【K2シロップの投与】子育て誤情報「K2シロップは添加物だらけで危険」はウソ! 新生児・乳児への安全性と重要性〔医師が解説〕
令和の「子どもホームケア」#7~ビタミンK2シロップの投与~
2025.05.24
小児科専門医:森戸 やすみ
ビタミンKの欠乏で出血しやすい状態に
では、なぜK2シロップを飲ませる必要があるのでしょうか。
前述のとおり、K2シロップにはビタミンKが含まれています。ビタミンKは胎盤を通りにくく、胎内でお母さんから赤ちゃんへ移行する量はわずか。
ビタミンKを産生する腸内細菌がまだ大腸にいないため、赤ちゃん自身が体内で作ることもできません。また、母乳に含まれる量も十分ではないことがわかっています。
ビタミンKは、血管が傷ついたとき血液を固めるために必要な物質です。ビタミンKが欠乏して「ビタミンK欠乏症」になると、出血を止めることができず、全身で出血しやすい状態になります。
このビタミンKの欠乏による「ビタミンK欠乏性出血症」は、生後7日以内に起こる「新生児ビタミンK欠乏性出血症」、生後3週から3ヵ月の間に起こる「乳児ビタミンK欠乏性出血症」に分けられます。
出血しても新生児は症状が少ない
「乳児ビタミンK欠乏性出血症」は8割以上が頭蓋内(ずがいない)、要は頭の中で出血を起こし、治療しても麻痺などの後遺症が残ったり、死亡する例もある重篤な病気です。

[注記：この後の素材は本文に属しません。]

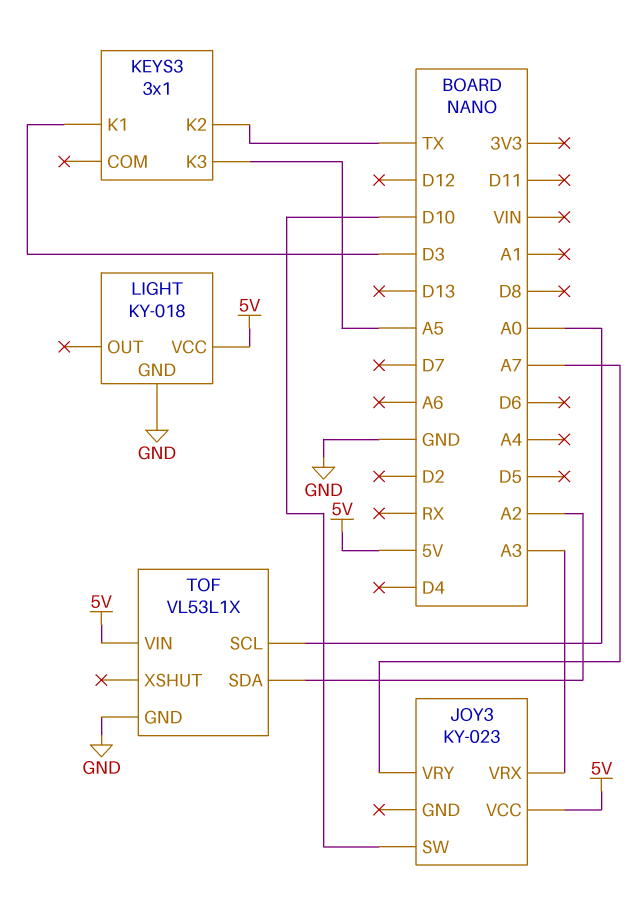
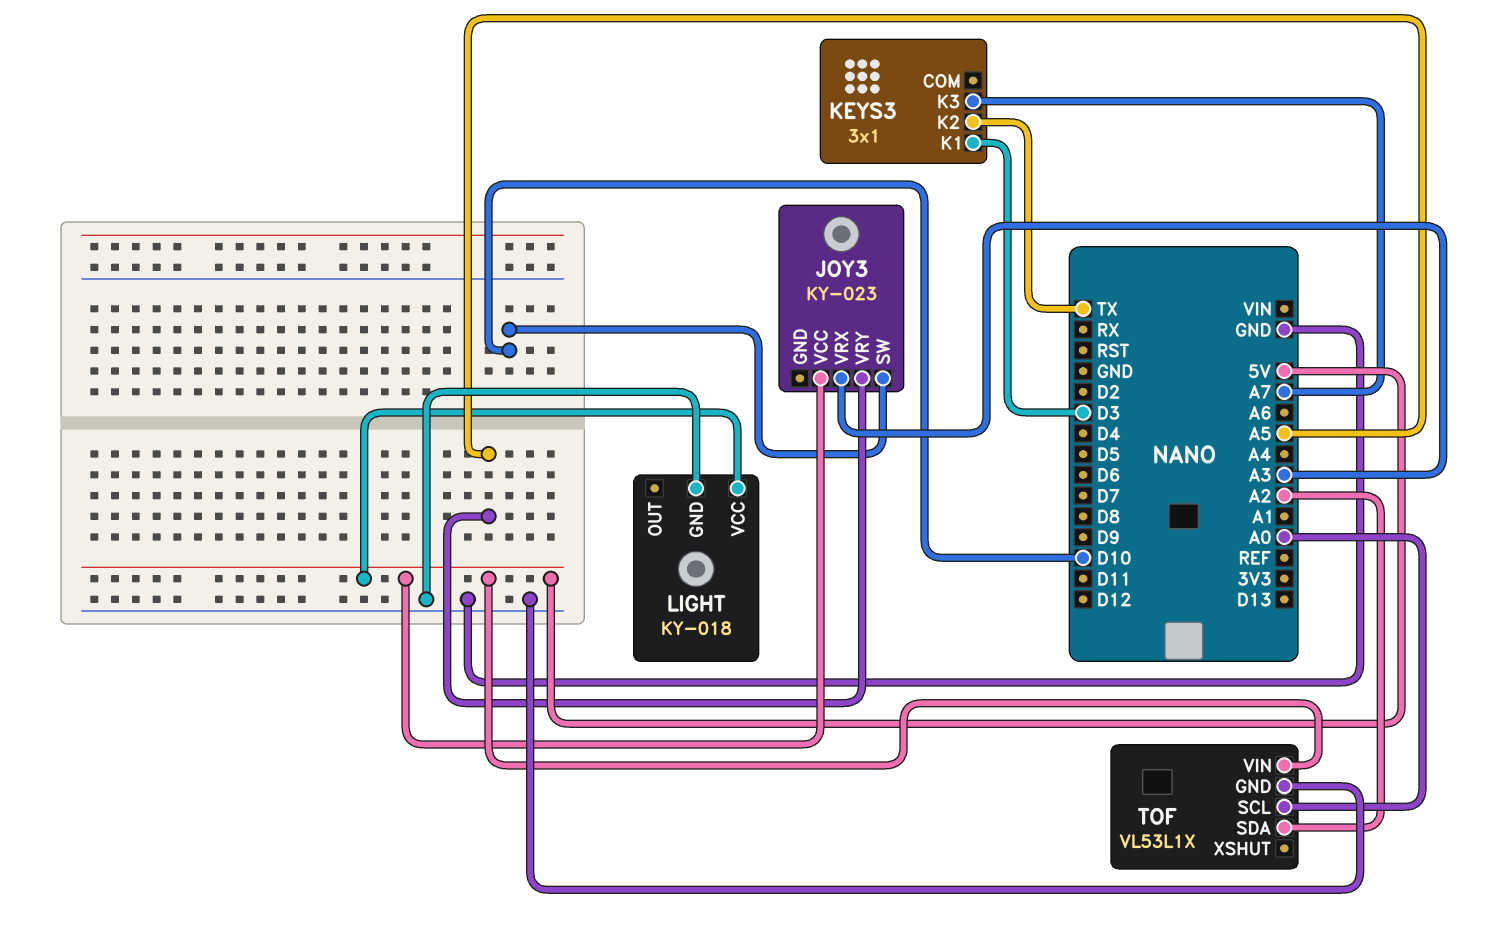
JOY3 pin VRY: A7 -> A5
KEYS3 pin K3: A5 -> A7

「新生児ビタミンK欠乏性出血症」は、150~300人にひとりの割合で起こると推定されています。特に新生児は症状が少なく、気づいたときには手遅れという恐れも。だからこそ治療より予防が大切で、生後すぐの赤ちゃんにK2シロップを投与しなければならないのです。
日本では長い間、「3回法」(①哺乳確立時 ②産科退院時または生後1週 ③1ヵ月健診時)が主流でしたが、2021年に日本小児科学会、日本産科婦人科学会など16の団体が「新生児と乳児のビタミン欠乏性出血症発症予防に関する提言」を出し、「3ヵ月法」(①哺乳確立時 ②産科退院時または生後1週以降、生後3ヵ月まで週1回投与)を推奨しています(※1)。
ミルク栄養や混合栄養の場合、育児用ミルクにはビタミンKが含まれているため、1ヵ月健診以降は医師の判断で投与しない場合もあります。